Code updates. You’ll spend a significant amount of time keeping up with the latest capabilities. It takes time to learn how best to adapt to the latest coding patterns, UI design patterns, and technological advancements.
Reverse compatibility. Some business have a requirement to maintain their code on older versions of browsers and operating systems. The further back you have to support OS versions the larger the support costs. The larger the gap between the latest versions of SDKs, APIs, devices and browsers and legacy versions the greater the cost.
Security. It can be very challenging to secure smartphones and tablets from physical intrusions and viruses. These breaches can give criminals access to your internal systems. Tracking down security leaks and fixing breaches can be very expensive and time consuming.
Replacement devices. You’ll need to decide whether or not to carry insurance on each device, or take the chance that a device will never get dropped, broken or stolen. Replacement costs are extremely expensive if you have no warranty and no option from the cellular carrier to get a subsidized upgrade.
Poor connectivity. This may seem like an odd cost to list, but poor connectivity can cripple the productivity of a remote workforce. The more reliant an organization becomes on internet connections, especially for real-time systems, the greater the cost that can be incurred when users encounter connectivity problems. Poor connectivity means slow, intermittent or a non-existent internet connection.
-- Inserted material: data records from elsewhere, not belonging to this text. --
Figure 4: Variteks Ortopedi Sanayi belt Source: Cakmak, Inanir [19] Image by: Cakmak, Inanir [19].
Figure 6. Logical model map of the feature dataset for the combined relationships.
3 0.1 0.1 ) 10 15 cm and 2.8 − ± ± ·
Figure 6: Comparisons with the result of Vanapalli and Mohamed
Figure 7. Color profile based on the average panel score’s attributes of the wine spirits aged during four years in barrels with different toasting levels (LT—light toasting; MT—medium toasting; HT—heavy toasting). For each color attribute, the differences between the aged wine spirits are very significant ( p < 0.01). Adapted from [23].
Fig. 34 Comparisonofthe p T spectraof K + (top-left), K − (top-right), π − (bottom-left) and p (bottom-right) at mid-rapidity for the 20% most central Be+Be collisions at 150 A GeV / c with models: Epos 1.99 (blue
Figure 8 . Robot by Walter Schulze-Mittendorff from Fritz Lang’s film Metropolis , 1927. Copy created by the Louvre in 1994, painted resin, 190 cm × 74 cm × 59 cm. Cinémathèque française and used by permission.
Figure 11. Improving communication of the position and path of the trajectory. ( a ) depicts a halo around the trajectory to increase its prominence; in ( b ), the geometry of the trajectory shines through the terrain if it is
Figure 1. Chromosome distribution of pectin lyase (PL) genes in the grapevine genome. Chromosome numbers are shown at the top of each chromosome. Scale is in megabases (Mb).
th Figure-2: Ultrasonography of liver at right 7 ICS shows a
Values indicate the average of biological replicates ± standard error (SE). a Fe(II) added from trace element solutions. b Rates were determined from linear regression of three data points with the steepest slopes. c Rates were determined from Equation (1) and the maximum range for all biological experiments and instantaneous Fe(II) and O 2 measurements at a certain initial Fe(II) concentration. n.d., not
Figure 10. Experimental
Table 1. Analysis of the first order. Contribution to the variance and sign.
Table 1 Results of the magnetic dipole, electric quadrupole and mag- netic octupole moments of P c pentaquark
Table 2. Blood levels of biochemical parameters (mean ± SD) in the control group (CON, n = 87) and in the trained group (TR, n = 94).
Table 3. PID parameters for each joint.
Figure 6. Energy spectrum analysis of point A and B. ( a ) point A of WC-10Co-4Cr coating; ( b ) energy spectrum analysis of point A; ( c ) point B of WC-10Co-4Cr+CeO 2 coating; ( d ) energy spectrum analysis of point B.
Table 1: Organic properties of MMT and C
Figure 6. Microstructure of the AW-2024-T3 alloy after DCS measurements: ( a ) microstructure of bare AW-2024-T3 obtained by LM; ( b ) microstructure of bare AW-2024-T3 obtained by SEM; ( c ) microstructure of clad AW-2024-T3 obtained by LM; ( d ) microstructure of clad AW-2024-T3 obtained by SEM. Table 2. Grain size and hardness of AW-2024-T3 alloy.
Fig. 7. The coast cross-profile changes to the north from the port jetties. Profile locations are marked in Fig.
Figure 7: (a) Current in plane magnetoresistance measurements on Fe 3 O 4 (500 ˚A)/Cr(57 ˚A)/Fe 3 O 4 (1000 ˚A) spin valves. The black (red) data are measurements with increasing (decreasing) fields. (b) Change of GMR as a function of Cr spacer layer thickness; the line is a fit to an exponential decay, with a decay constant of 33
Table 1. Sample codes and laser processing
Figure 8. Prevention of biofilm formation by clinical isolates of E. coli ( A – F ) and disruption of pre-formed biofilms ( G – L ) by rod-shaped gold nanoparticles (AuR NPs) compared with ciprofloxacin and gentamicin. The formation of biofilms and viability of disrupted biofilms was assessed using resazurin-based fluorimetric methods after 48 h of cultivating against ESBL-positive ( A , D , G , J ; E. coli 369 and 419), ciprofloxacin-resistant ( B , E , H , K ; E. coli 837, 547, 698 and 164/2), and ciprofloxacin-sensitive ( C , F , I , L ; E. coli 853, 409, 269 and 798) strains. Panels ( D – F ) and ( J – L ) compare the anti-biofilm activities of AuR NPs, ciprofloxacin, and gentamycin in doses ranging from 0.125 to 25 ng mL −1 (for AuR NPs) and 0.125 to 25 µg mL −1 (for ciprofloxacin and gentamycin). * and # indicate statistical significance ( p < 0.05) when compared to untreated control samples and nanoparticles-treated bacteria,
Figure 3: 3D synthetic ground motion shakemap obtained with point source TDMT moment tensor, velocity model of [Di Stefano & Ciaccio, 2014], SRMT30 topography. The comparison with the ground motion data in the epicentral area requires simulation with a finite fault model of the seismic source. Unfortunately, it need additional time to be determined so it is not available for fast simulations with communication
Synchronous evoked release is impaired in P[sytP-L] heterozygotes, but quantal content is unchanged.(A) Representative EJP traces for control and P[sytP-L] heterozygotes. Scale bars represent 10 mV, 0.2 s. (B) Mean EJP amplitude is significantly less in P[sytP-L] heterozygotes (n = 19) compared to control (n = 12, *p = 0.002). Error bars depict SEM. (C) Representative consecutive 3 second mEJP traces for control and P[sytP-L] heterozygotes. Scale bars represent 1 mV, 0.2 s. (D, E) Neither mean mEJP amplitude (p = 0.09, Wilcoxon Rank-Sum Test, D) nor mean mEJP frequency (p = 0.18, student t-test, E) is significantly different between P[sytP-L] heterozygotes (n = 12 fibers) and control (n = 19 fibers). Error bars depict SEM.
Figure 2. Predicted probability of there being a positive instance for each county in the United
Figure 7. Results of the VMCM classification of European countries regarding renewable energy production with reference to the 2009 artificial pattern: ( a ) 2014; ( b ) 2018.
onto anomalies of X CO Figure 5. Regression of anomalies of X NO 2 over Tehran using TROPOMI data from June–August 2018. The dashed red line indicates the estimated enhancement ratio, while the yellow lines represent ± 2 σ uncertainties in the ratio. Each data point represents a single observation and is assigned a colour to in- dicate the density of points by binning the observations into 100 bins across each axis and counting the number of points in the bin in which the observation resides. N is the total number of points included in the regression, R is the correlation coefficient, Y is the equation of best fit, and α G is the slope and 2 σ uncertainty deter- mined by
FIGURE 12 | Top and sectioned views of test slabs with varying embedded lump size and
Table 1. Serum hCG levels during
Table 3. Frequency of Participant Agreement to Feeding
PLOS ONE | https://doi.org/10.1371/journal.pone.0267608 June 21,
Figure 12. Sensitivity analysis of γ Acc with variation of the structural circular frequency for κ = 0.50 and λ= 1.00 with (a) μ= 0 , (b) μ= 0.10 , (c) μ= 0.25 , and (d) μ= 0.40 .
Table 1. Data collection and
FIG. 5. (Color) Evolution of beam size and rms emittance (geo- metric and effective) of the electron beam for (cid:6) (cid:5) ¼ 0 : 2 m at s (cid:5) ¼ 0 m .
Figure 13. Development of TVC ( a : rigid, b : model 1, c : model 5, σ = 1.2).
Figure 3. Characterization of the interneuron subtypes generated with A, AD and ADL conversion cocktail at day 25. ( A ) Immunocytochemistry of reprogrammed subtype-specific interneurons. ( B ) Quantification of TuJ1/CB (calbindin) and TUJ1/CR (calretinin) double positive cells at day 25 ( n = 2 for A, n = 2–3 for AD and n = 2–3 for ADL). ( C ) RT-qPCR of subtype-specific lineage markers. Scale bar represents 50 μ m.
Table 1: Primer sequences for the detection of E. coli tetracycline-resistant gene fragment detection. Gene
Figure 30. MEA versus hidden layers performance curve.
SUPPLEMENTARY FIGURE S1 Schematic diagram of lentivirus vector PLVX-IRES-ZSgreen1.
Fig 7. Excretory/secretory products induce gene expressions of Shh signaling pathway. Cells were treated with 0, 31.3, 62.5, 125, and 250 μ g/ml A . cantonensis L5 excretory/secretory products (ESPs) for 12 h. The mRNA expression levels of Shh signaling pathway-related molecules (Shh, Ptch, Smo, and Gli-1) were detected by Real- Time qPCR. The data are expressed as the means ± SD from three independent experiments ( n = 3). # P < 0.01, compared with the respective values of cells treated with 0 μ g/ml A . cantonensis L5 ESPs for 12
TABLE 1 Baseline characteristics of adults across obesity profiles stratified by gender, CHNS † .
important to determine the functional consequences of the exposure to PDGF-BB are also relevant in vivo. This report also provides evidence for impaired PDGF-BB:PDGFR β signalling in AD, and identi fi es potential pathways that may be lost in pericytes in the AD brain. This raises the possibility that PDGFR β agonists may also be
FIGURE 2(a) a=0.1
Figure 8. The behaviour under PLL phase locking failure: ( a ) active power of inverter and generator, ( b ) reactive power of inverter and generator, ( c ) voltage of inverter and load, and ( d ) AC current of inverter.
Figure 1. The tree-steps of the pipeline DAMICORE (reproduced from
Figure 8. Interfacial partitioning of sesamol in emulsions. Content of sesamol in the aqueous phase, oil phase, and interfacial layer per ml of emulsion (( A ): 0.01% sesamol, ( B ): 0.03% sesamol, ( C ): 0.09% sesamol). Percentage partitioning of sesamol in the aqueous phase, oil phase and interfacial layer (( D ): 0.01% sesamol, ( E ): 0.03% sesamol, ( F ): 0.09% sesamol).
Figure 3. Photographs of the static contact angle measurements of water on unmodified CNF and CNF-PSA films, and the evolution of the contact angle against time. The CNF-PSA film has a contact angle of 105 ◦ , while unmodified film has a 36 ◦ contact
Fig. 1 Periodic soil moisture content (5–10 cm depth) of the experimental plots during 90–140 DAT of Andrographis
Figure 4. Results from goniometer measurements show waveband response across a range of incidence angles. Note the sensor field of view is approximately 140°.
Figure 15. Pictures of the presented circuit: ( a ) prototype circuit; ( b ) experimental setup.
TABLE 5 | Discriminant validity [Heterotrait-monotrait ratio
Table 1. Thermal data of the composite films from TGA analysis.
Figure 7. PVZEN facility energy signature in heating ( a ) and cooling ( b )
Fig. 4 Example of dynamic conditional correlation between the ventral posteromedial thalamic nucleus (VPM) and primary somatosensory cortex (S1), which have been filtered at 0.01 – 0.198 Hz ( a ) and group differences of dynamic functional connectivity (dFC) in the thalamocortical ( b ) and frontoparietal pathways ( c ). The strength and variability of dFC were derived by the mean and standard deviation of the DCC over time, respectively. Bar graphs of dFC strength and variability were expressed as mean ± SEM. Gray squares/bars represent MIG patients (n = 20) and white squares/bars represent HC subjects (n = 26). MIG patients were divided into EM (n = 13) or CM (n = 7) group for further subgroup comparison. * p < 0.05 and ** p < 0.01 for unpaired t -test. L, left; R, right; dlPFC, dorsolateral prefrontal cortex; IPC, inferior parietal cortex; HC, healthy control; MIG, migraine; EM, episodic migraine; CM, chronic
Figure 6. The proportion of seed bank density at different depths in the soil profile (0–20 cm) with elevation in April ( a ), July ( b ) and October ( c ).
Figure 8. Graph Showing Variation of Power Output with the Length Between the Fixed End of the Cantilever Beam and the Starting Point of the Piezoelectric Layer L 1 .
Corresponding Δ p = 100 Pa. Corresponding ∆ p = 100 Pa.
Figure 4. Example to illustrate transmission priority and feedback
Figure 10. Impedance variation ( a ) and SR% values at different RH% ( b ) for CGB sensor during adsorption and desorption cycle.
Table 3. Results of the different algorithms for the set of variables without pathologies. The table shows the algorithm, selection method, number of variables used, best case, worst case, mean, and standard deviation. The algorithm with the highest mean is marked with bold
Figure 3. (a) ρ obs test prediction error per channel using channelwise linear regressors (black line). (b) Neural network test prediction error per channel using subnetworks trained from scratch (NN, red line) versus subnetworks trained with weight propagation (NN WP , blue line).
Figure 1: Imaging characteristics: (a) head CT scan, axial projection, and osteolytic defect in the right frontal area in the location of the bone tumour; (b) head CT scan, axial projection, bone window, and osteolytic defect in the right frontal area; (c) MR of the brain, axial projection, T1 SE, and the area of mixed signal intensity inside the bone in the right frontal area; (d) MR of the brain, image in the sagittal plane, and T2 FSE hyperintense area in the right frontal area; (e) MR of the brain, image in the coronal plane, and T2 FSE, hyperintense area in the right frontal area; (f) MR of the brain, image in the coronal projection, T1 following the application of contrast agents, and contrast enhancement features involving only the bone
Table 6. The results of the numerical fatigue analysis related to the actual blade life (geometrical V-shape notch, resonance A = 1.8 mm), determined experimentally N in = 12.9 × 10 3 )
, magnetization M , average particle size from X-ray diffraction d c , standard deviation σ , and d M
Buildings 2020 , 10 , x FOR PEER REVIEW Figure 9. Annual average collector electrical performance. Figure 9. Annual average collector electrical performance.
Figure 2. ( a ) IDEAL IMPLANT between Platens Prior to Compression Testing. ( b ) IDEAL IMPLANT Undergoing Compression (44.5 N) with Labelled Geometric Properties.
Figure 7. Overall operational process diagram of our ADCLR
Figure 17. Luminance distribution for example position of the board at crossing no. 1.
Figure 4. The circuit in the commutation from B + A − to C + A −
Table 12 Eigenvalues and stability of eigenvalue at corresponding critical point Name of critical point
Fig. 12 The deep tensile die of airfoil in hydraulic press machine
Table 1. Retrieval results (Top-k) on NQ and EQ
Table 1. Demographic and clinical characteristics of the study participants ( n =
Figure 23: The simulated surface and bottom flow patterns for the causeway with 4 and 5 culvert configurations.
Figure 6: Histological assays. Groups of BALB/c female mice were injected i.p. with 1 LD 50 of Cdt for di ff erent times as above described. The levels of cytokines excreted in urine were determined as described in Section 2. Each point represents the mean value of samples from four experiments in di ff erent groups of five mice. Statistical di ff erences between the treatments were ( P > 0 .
Cellular data costs. Another byproduct of being increasingly mobile is dealing with how your architecture handles data transactions between clients and servers. Chatty applications, or applications that move a lot of data back and forth, and heavy web pages, or web pages that are physically large when loaded into a browser, can result in significant internet and cellular data charges. For example, if your application is 3 MBs and it is accessed 1000 times per day by your workforce, that adds up to 3 GBs of data usage per day.